## Exercise requirements
[A] Copy word for word a section of the passage on anthropological reflexivity. Begin with the words "In this regard, a" and stop after the words "not at all.".
[B] Decide whether each statement below agrees with the passage on anthropological reflexivity. Answer yes or no for each, and quote the words of the passage that settle it.
(i) The dilemma of anthropological reflexivity appears to be a fairly recent discovery.
(ii) The theory should be promoted for sale to professional anthropologists.
(iii) Giving up a totally objective science rules out building a subjective science.
[C] According to the passage on anthropological reflexivity, what term would some use for a non-subjective, totally "objective" science of anthropology?

## Quoted passage
---

There is an inherently reflexive dilemma of an
anthropological construction of the anthropological construction of reality,
of the anthropology of knowledge about the anthropology of knowledge. We
cannot be too sure where our own theoretical construction of anthropology ends
and the presupposed anthropological construction of reality actually begins.
We begin by noting that this very kind of dilemma, of the anthropological
reflexivity of our knowledge about our selves and our world, is inherent and
inescapable to both our condition and our knowledge. We are human because we
understand ourselves thus, and our humanness is anthropological constructed in
such understanding.
Should we need to escape the horns of this dilemma of our
anthropological reflexivity? The fact of this dilemma seems to be a relatively
recent discovery in the march of anthropological knowledge--though it was
implicit in almost everything anthropologist did and thought from the very
beginning. We must learn how to live in the world of our own making, in the
contradictions inherent in it, without allowing those contradictions to take
over. Many believe that we cannot hope to have a genuine science of
anthropology within such contradictions, that a genuine, logical science of
anthropology must be necessarily a non-contradictory science. But how can we
have a non-contradictory understanding of something that seems inherently
contradictory. If it means that we can never hope to have a non-subjective,
totally "objective" science of anthropology, what some would dub as
"etic," then so be it, but this does not thereby preclude the other
possibility of building a subjective science, one that is "emic",
that is, by definition, a science of human subjectivity. It must be genuinely
asked why "the emic enema" should be such a threat to the world
order of so many anthropologists--except as a purgative for their intellectual
hang-ups.
In this regard, a theory of the anthropological
construction of reality is both consistent and coherent in making sense of the
contradictions that plague general anthropology in search for a covering law
or a genuine scientific identity. It is both comprehensive and systematic
because it explains a wide diversity of anthropological phenomena within a
unified theoretical framework, yet without the oversimplification and
reductionism that such theoretial unification usually entails. It is
productive both because it specifies directions in which to seek solutions to
specific problems, and also points to specific methods and empirical
procedures for doing so. But there is no need to promote the sale of a new
formula or theory for intellectual consumption by professional
anthropologists--it must succeed or fail by its own merits, or not at all.

---

## Excerpted data
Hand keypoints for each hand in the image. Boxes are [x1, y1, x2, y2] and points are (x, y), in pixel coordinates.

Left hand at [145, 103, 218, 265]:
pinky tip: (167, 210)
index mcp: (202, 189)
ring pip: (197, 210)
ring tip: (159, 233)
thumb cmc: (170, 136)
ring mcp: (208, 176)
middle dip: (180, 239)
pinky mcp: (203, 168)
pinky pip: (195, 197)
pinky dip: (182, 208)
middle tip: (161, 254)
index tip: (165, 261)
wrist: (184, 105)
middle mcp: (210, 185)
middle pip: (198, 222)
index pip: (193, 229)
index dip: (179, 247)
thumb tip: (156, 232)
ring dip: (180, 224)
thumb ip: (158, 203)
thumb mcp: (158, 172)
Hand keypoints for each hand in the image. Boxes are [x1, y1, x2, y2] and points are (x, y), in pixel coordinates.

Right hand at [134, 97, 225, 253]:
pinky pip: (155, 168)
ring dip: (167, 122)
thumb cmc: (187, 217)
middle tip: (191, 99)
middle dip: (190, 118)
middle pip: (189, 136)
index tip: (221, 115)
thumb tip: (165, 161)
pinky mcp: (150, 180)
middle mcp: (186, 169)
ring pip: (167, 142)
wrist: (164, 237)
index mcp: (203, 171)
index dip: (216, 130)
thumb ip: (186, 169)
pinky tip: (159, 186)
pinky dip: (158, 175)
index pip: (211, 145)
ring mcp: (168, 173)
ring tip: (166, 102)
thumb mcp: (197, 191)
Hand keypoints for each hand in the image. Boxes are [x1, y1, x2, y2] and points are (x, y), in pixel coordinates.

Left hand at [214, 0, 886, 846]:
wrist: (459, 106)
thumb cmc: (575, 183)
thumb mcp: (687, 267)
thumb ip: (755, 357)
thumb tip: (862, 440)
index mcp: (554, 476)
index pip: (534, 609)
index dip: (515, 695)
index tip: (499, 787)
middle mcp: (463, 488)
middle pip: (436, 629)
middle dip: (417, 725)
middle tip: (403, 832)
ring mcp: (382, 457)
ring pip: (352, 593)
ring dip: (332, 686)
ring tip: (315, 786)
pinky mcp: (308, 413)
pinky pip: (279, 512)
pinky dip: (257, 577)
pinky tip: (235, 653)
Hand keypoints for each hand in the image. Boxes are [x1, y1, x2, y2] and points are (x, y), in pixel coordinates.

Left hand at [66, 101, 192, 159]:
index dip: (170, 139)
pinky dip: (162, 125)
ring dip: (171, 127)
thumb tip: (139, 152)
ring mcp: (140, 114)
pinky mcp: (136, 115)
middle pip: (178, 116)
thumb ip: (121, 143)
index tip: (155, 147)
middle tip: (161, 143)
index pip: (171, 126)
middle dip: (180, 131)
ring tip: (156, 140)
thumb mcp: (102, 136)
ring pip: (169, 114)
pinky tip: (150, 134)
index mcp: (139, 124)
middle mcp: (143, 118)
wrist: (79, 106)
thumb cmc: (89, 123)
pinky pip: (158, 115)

---

## Response list
[A]
In this regard, a theory of the anthropological
construction of reality is both consistent and coherent in making sense of the
contradictions that plague general anthropology in search for a covering law
or a genuine scientific identity. It is both comprehensive and systematic
because it explains a wide diversity of anthropological phenomena within a
unified theoretical framework, yet without the oversimplification and
reductionism that such theoretial unification usually entails. It is
productive both because it specifies directions in which to seek solutions to
specific problems, and also points to specific methods and empirical
procedures for doing so. But there is no need to promote the sale of a new
formula or theory for intellectual consumption by professional
anthropologists--it must succeed or fail by its own merits, or not at all.

[B]
(i) Yes: "The fact of this dilemma seems to be a relatively recent discovery in the march of anthropological knowledge"
(ii) No: "But there is no need to promote the sale of a new formula or theory for intellectual consumption by professional anthropologists"
(iii) No: "this does not thereby preclude the other possibility of building a subjective science"

[C] Some would call it "etic."